Effects of Bias Pulsing on Etching of SiO₂ Pattern in Capacitively-Coupled Plasmas for Nano-Scale Patterning of Multi-Level Hard Masks

In order to study the effects of bias pulsing on the etching characteristics of a silicon dioxide (SiO₂) layer using multi-level hard mask (MLHM) structures of ArF photoresist/bottom anti-reflected coating/SiO₂/amorphous carbon layer (ACL)/SiO₂, the effects of bias pulsing conditions on the etch characteristics of a SiO₂ layer with an ACL mask pattern in C₄F₈/CH₂F₂/O₂/Ar etch chemistries were investigated in a dual-frequency capacitively-coupled plasma (CCP) etcher. The effects of the pulse frequency, duty ratio, and pulse-bias power in the 2 MHz low-frequency (LF) power source were investigated in plasmas generated by a 27.12 MHz high-frequency (HF) power source. The etch rates of ACL and SiO₂ decreased, but the etch selectivity of SiO₂/ACL increased with decreasing duty ratio. When the ACL and SiO₂ layers were etched with increasing pulse frequency, no significant change was observed in the etch rates and etch selectivity.
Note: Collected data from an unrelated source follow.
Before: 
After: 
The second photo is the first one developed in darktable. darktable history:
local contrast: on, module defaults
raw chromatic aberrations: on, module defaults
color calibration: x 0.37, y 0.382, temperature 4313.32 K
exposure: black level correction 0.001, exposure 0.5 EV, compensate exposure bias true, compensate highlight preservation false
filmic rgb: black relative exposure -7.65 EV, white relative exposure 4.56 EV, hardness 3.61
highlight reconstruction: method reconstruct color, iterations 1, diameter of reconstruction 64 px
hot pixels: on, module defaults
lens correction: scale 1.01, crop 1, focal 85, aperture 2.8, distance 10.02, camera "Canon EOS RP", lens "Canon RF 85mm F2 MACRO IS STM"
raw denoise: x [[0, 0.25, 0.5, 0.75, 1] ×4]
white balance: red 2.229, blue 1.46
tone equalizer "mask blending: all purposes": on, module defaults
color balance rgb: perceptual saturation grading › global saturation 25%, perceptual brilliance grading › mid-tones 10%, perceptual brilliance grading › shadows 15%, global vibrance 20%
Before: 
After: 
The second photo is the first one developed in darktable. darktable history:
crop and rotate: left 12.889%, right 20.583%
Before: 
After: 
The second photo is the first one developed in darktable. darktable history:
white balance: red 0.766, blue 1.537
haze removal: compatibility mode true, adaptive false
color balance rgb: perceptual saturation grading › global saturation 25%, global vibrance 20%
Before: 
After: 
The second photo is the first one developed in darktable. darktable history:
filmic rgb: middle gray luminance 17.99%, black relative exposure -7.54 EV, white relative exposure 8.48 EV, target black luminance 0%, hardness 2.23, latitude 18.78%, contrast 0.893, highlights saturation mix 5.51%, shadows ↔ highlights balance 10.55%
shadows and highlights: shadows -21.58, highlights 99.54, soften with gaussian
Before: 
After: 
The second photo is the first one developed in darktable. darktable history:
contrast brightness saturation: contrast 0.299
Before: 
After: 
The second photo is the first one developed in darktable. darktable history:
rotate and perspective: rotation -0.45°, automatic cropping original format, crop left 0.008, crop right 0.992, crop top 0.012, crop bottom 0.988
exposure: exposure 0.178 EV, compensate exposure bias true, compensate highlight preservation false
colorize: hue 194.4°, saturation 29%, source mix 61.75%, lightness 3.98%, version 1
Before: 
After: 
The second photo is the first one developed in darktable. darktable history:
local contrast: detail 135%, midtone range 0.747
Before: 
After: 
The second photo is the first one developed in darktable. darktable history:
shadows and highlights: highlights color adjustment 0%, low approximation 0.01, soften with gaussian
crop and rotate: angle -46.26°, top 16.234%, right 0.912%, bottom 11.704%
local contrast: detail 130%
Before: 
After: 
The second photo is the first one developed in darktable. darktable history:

With increasing LF pulsebias power, the etch rate of ACL and SiO₂ slightly increased, but the etch selectivity of SiO₂/ACL decreased. Also, the precise control of the critical dimension (CD) values with decreasing duty ratio can be explained by the protection of sidewall etching of SiO₂ by increased passivation. Pulsebiased etching was successfully applied to the patterning of the nano-scale line and space of SiO₂ using an ACL pattern.